===== DOCUMENT
Didier Mahé, Bienvenue à la Ferme : Le tourisme agricole pour se diversifier
Apparu il y a 33 ans grâce à des agriculteurs, Bienvenue à la ferme compte aujourd’hui 8 000 adhérents. En plus de trois décennies d’existence, le réseau a évolué et s’est adapté pour attirer plus de visiteurs. Une tendance qu’a observée de près Didier Mahé, responsable régional Bretagne et des circuits courts au sein de la structure.
L’offre touristique à la ferme se diversifie depuis plusieurs années : pensez-vous que ce soit dû à une forte demande des visiteurs ou à une envie d’adaptation des agriculteurs ?
Didier Mahé : Un peu des deux. Dans l’offre agritouristique, il y a la partie tourisme et service accueil. J’ai le sentiment qu’il y a des porteurs de projet qui s’installent avec cette démarche. Les projets des agriculteurs naissent aussi d’échanges qu’ils ont parfois avec le milieu familial élargi, à la suite de vacances.
==========
===== DONNÉES BRUTES
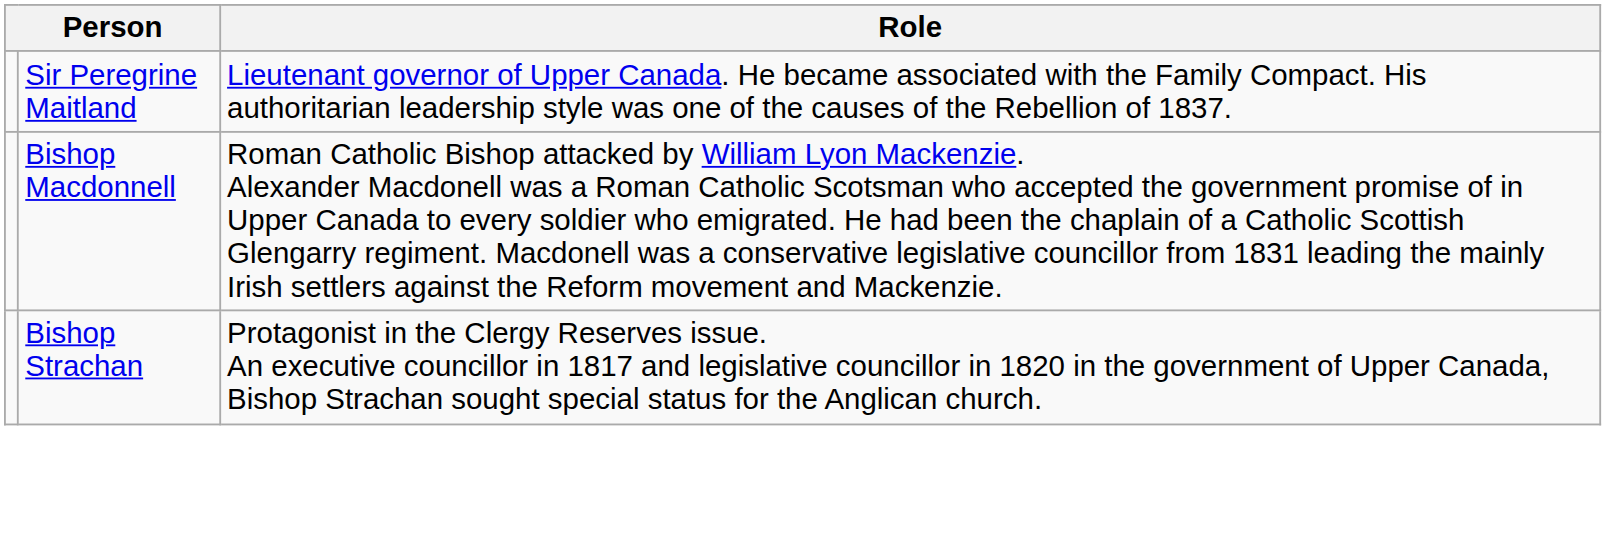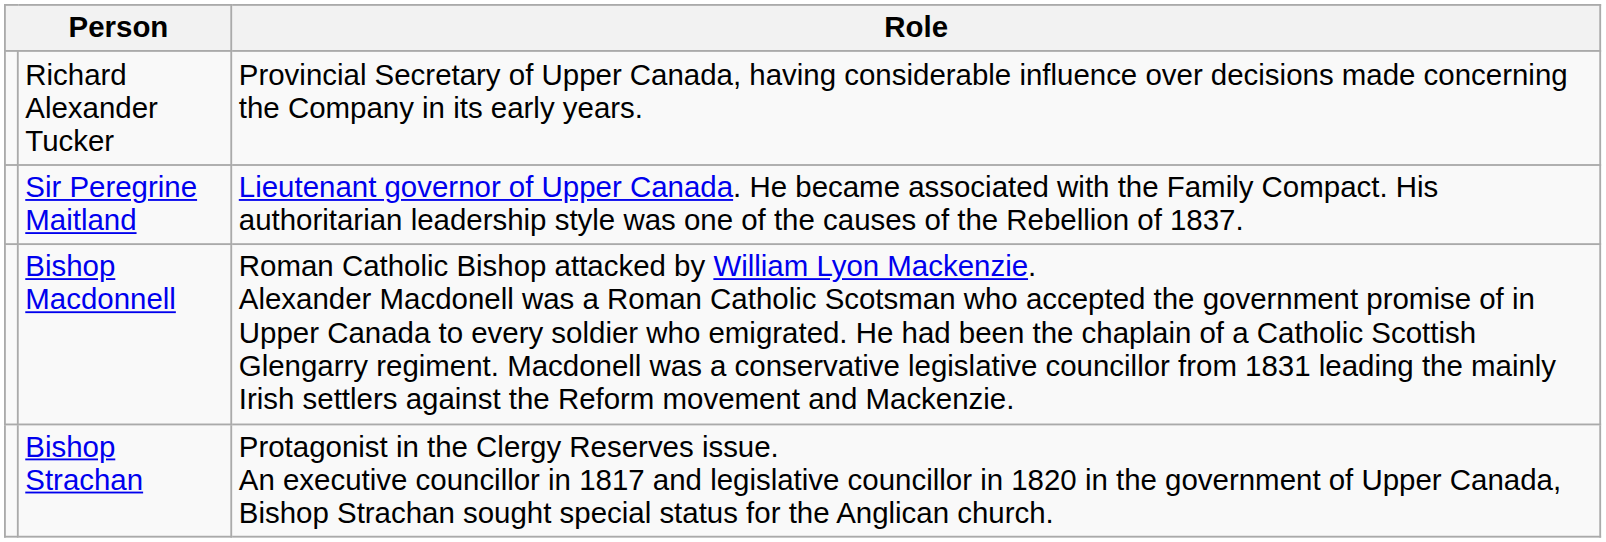+ row: Richard Alexander Tucker | Provincial Secretary of Upper Canada, having considerable influence over decisions made concerning the Company in its early years.
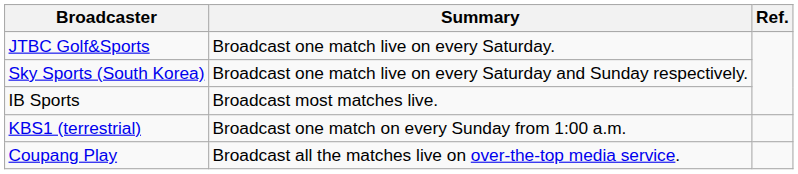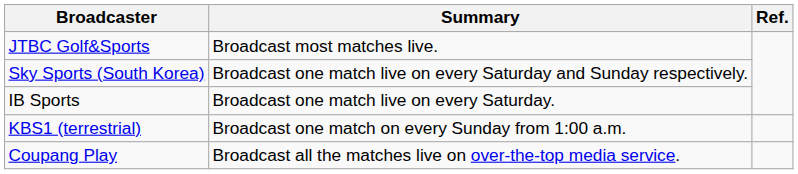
==========
CONSIGNE
Reprenez l'entretien sur le tourisme à la ferme en le prolongeant après sa dernière phrase.

RÉPONSE
En parallèle, dans les territoires ruraux, les opportunités touristiques se formalisent, comme le vélo, avec lequel on va rechercher des lieux qui ne sont pas forcément les bords de côtes. Par exemple, si une personne possède une ferme près du canal de Nantes à Brest, qui est presque devenu une destination touristique, les agriculteurs à proximité peuvent proposer des lieux sécurisés, des expériences complémentaires. Avant, héberger quelqu’un à vélo n’était pas si simple parce que le programme n’était pas calé à l’avance ; aujourd’hui, avec des solutions de réservation, de visibilité pour ces fermes, les choses deviennent possibles ou plus faciles.
L’agriculteur a le foncier, il peut avoir les capitaux, et réagir assez vite. Nous voyons des systèmes d’hébergement pour cyclistes qui assurent le branchement du vélo. Ce sont des offres qui peuvent très bien être installées dans une ferme. Je crois même que des agriculteurs des Deux-Sèvres ont envisagé de le réaliser sur un trajet de piste cyclable.
Sous quelles formes se développe cette offre de tourisme à la ferme ?
D. M. : Aujourd’hui, sur les fermes en tant que telles, il peut y avoir des offres assez classiques, comme des roulottes en complément d’hébergements. Certaines structures peuvent être rénovées avec des gîtes, des chambres d’hôtes. Il va y avoir aussi des expériences comme Un Lit au pré. Notre président, pour sa part, a transformé des tonneaux en chambres dans le Calvados. Il va aussi y avoir des solutions camping. Les formats y sont différents : cabanes dans les arbres, yourtes, accueil d’enfants, sont aussi des démarches assez demandées en Ille-et-Vilaine, qui répondent à des besoins ou à des sollicitations.
Quelles activités fonctionnent le mieux auprès du public ?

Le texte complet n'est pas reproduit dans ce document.